Bilateral Authentication
I received a call recently from someone at the prescription drug benefit plan administrator for Columbia University. Most likely, she wanted me to buy my medicines from their mail-order pharmacy operation, rather than buying locally. The merits of that aside (thanks, but I prefer to buy locally at a non-chain store; at the least, my local pharmacist tries to help me, rather than some mega-corporation’s bottom line), she wanted me to authenticate myself before mentioning any of the medicines I take. That’s not unreasonble — but before I’d give out any sensitive information about myself, I wanted her to authenticate herself. She acted like she’d nver received that response before.

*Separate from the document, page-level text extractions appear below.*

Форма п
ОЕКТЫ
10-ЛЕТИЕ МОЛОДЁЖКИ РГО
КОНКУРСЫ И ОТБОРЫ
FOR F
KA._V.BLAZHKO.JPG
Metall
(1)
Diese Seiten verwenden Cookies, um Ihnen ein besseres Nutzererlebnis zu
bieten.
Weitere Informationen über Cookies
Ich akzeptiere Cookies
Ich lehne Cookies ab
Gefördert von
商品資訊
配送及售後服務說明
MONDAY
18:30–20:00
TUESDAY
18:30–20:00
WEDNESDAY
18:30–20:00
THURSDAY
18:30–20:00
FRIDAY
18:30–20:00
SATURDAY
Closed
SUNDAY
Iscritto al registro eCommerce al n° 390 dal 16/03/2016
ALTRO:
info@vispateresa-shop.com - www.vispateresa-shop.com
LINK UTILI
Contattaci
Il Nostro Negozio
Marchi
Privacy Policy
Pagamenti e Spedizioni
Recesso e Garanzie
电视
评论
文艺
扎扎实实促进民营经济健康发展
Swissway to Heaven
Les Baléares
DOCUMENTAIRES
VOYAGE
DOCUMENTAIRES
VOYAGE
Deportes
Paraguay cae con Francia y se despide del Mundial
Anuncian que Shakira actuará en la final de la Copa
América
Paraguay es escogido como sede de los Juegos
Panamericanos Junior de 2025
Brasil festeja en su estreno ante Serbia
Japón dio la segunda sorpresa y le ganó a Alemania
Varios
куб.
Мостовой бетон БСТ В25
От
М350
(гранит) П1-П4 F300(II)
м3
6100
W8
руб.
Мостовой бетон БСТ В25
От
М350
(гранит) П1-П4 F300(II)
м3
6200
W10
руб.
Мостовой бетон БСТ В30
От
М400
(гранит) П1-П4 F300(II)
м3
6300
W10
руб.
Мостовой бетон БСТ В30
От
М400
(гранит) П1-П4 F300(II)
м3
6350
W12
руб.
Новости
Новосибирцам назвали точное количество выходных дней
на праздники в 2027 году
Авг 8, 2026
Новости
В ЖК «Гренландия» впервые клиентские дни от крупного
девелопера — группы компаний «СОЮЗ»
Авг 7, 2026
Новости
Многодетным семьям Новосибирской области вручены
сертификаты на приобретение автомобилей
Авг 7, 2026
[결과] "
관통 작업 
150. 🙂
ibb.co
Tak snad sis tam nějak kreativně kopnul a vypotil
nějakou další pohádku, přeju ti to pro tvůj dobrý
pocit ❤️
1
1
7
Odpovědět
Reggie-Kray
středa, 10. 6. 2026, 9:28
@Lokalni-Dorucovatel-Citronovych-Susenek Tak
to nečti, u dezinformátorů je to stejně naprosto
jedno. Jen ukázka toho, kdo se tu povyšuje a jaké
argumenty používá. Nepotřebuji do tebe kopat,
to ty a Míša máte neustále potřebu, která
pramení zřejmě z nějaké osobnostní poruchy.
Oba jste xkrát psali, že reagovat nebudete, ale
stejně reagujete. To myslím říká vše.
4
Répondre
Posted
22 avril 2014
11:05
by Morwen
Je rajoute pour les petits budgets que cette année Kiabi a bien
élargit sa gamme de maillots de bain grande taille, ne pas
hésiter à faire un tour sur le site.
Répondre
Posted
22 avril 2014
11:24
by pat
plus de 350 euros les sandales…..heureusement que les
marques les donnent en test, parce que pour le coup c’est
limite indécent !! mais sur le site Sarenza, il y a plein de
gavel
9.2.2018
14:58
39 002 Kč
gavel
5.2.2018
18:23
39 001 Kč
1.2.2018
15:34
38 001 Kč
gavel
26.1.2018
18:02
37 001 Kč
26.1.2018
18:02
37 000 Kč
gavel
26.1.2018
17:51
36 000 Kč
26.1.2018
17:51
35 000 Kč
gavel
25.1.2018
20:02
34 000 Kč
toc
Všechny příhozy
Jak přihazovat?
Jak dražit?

Bilateral authentication is a difficult problem, even harder than the already-difficult problem of unilateral authentication. CallerID isn’t helpful; bad guys are already spoofing it. If I give out a few digits of my social security number, repeated attacks can collect it all. Some folks handle this well. When I made the same request of American Express last year, the representative obviously knew what to say: she immediately said to call the number on my card, and told me exactly what to press and say to complete the transaction she was asking me about. (But not all parts of that company get it right. A year ago, I got a fraud alert on an attempted transaction, telling me to call particular 800 number to authorize it. Naturally, I called the number on my card instead. It took rather more talking and relaying to get through to someone who could Do the Right Thing, since it was a false positive on their part.)
I doubt that there’s a technical solution here, unless you have (and have access to) a pair of secret numbers, one used for authentication in each direction. But getting the process right, and telling people to call back via a number they already have, can work, especially if the account can be flagged to send that specific call to the right place.